Juvenile delinquency is rampant. Harlan had a couple of vending machines that were vandalized and destroyed by two teens. They later regret their actions because they didn’t know Harland and had no idea of this identity. When they found out they apologized saying that they didn’t know he was deserving of so much respect. 

Harlan’s family is so dysfunctional that it would take me a long time to tell you everything. He grew up in poverty, and lived with his father and uncle who were brutal to him. They made him learn to fight from an early age, and as an adult his hands aren’t extremely functional. Worse yet, they equated brutality with strength and superiority. Harlan often referred to the rush it gave him to beat up an opponent. His father and uncle are no strangers to prison. On the day that Harlan goes to the prison to pick up his uncle they stop at a bar where he shot a man. Later, he’ll murder two people in Harlan’s home.

There’s also an element of the supernatural woven through the book, and it isn’t a benign force.

Mental illness?
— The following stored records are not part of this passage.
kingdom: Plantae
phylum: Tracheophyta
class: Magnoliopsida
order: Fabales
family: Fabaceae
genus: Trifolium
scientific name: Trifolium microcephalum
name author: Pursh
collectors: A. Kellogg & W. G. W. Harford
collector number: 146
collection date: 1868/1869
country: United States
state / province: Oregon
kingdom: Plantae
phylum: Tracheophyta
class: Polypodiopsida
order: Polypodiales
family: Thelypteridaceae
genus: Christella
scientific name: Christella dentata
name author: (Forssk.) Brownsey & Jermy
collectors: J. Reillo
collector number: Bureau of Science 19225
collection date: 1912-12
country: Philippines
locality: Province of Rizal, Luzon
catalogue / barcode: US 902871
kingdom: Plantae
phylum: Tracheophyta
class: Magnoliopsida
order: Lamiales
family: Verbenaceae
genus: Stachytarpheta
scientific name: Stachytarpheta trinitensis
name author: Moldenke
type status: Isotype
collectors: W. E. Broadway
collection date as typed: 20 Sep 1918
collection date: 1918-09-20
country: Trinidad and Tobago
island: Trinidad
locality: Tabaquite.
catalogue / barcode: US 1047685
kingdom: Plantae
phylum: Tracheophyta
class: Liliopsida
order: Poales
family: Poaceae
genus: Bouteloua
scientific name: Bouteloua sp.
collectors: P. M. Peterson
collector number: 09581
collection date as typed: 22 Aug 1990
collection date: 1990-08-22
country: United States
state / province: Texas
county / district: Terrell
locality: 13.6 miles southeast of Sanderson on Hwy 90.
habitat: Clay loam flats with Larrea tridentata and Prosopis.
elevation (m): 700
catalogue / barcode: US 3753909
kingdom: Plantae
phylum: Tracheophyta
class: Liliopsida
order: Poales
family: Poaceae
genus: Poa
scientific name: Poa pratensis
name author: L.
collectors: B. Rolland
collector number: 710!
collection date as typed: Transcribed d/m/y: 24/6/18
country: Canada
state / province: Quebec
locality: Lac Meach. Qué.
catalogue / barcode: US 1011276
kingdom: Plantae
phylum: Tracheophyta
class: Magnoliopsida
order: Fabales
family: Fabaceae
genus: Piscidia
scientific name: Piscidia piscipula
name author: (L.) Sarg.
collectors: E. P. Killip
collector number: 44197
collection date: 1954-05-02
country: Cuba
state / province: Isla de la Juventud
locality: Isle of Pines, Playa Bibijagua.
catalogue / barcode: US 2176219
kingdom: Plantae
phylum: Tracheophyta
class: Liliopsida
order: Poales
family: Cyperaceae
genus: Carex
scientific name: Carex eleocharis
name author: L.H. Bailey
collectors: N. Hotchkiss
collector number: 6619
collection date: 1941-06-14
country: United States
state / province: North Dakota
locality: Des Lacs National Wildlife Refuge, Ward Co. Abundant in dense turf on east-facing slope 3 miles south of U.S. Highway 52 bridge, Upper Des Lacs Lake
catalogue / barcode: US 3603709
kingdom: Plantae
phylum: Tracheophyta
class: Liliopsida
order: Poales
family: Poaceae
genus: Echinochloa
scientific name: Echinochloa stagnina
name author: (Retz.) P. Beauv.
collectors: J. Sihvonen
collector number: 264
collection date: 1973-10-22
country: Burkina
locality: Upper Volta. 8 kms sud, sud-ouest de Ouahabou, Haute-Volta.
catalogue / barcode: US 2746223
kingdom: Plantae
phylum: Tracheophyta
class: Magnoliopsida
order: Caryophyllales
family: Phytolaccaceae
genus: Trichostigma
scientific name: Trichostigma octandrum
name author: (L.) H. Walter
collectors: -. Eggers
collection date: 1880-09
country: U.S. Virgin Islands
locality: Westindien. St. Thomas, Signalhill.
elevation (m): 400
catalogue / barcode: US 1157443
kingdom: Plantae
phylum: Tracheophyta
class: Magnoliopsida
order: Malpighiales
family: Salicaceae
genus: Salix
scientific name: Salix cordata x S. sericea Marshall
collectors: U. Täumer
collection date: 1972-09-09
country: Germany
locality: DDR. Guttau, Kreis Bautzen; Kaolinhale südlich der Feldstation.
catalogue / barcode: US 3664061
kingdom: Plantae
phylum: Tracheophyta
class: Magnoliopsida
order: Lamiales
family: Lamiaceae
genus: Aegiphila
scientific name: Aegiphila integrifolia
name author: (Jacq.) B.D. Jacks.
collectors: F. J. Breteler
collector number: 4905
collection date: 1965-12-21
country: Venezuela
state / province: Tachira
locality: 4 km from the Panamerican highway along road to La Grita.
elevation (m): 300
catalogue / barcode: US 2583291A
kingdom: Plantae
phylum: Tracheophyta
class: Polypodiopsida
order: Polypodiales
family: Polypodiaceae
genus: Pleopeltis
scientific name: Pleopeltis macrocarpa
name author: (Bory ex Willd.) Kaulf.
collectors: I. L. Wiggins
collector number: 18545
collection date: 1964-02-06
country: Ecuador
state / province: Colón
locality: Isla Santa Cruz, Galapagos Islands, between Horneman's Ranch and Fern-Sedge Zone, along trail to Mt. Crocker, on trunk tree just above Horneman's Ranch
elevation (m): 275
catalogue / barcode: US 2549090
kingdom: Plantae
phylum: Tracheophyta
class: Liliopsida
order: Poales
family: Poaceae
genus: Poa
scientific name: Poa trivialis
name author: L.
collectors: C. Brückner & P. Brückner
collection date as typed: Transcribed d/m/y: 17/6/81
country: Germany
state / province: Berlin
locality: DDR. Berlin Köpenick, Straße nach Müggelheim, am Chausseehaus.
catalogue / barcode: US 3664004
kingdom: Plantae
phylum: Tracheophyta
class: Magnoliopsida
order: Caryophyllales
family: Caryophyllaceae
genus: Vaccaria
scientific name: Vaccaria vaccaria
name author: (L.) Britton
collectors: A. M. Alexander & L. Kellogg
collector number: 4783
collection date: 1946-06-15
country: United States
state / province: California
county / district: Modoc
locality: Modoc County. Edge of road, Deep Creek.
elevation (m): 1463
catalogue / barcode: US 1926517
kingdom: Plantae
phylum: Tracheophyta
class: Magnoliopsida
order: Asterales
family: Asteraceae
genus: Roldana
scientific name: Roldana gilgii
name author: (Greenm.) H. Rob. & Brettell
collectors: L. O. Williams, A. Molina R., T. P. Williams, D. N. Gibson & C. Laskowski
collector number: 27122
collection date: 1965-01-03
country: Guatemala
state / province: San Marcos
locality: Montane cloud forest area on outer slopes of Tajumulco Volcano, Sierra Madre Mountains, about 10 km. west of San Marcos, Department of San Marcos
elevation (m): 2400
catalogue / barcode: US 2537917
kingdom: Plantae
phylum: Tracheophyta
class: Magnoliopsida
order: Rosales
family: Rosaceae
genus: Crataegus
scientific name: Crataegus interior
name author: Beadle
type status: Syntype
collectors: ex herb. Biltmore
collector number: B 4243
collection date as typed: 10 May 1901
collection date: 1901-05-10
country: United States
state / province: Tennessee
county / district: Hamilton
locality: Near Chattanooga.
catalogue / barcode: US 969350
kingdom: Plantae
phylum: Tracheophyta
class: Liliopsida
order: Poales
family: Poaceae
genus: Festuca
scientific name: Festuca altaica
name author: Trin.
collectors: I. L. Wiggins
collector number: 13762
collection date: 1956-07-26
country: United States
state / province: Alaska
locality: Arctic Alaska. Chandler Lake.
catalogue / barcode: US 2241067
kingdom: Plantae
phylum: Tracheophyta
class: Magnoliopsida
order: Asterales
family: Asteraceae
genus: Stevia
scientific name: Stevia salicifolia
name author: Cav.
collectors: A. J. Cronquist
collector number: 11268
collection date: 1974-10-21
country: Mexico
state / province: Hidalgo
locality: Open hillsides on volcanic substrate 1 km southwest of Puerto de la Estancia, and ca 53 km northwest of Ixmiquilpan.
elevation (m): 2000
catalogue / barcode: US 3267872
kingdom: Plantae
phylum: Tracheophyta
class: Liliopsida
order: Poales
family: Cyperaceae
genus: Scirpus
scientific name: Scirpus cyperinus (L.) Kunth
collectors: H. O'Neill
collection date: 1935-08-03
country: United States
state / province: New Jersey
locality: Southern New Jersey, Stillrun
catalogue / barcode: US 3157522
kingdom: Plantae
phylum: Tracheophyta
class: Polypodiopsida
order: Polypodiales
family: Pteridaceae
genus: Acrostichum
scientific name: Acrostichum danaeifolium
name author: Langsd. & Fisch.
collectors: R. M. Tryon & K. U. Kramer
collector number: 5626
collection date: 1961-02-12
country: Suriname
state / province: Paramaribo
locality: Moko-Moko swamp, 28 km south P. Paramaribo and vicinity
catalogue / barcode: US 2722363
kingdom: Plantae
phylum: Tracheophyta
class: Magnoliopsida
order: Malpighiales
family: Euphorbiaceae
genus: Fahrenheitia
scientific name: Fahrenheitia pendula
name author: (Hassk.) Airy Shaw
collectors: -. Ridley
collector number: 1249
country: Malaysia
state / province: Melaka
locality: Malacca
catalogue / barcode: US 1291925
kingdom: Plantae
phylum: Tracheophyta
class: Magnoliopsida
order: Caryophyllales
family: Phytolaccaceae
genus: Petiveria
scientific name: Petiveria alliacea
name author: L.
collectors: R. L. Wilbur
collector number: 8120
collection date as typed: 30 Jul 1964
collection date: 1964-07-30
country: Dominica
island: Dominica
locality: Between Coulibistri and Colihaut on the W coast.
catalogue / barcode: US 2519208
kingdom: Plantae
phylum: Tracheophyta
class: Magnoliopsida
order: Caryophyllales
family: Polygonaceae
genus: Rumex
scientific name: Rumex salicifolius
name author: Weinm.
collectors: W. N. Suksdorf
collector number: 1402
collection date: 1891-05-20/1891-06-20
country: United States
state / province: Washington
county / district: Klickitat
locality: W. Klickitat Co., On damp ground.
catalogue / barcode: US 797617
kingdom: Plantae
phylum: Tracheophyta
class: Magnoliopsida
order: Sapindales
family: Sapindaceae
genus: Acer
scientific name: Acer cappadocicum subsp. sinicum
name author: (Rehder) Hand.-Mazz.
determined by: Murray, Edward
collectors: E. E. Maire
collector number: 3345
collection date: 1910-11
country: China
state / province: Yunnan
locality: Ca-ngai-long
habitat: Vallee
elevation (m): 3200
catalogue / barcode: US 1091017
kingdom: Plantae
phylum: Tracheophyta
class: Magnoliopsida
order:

Yes, the book has that too.

So what did I think of the book? It’s too dark for me. Only one character had a few redeemable qualities, and she got murdered. All of the people were violent, angry, and dangerous. If I had known anything much about the book I never would have read it. Frankly, I wouldn’t recommend it to anyone. The darkness is just too much for me. I know things like that exist in the world, but I don’t need my nose rubbed in it.

What about you? Have you read a book that you found very distasteful?